• _PROBLEM DESCRIPTION_: In the records below, find the line with "fx_px: 1154" and the line with "f_number: 2.4". Print both exactly, along with every line between them, and no other line.

• _MATERIAL FOR THE TASK_:
-----

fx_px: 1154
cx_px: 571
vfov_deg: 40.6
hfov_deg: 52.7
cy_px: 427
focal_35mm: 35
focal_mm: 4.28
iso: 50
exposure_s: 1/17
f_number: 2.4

-----

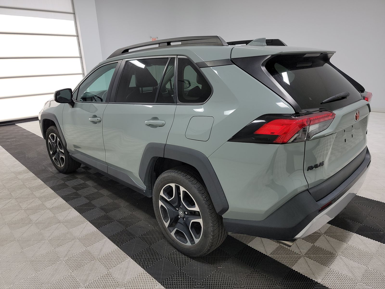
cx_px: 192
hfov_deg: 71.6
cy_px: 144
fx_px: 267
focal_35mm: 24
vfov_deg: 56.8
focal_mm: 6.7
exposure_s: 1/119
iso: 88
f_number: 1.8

-----

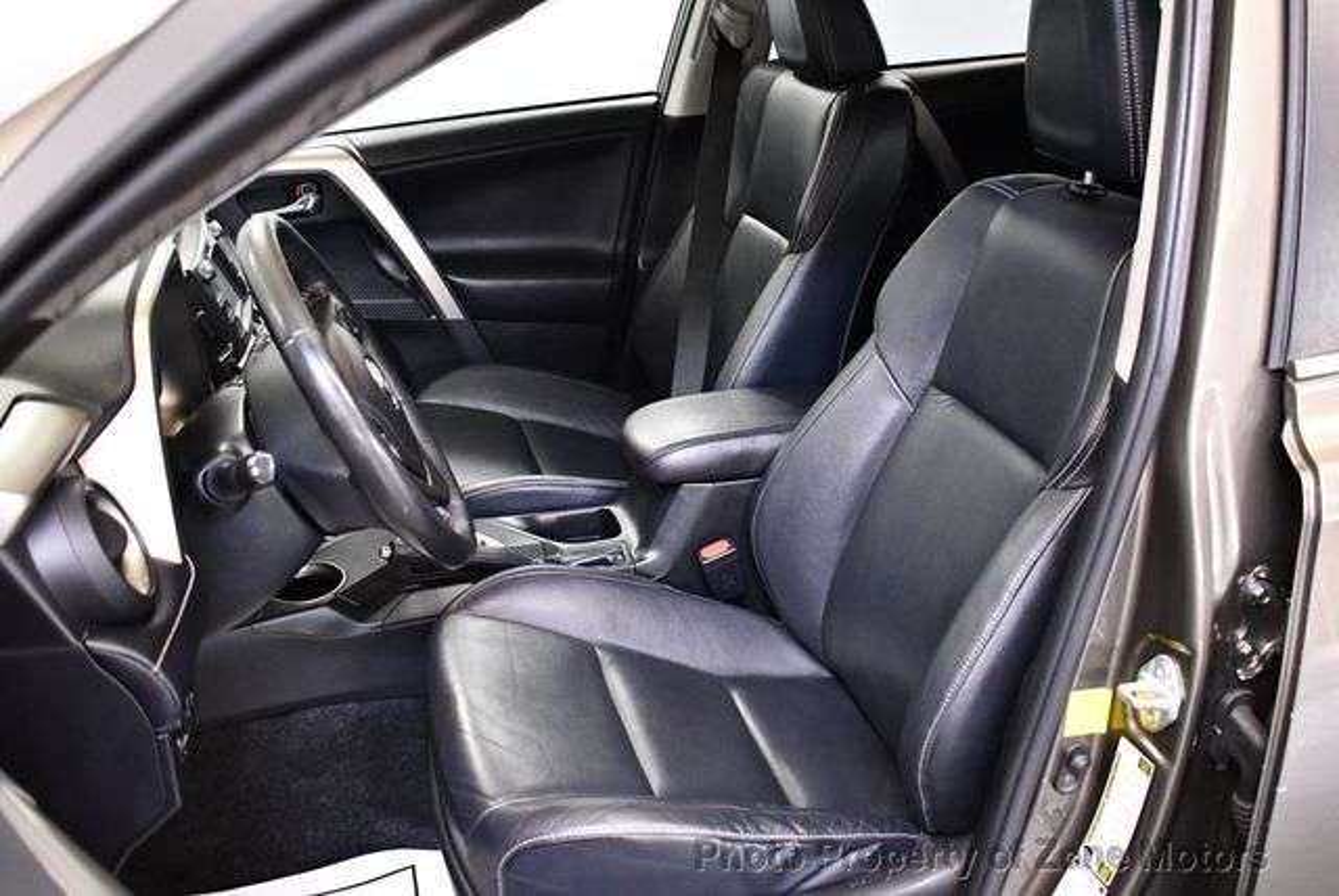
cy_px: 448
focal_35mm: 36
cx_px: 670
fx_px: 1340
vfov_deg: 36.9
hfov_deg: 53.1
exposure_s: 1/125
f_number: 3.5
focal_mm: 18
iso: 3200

-----

• _OUTPUT_:
fx_px: 1154
cx_px: 571
vfov_deg: 40.6
hfov_deg: 52.7
cy_px: 427
focal_35mm: 35
focal_mm: 4.28
iso: 50
exposure_s: 1/17
f_number: 2.4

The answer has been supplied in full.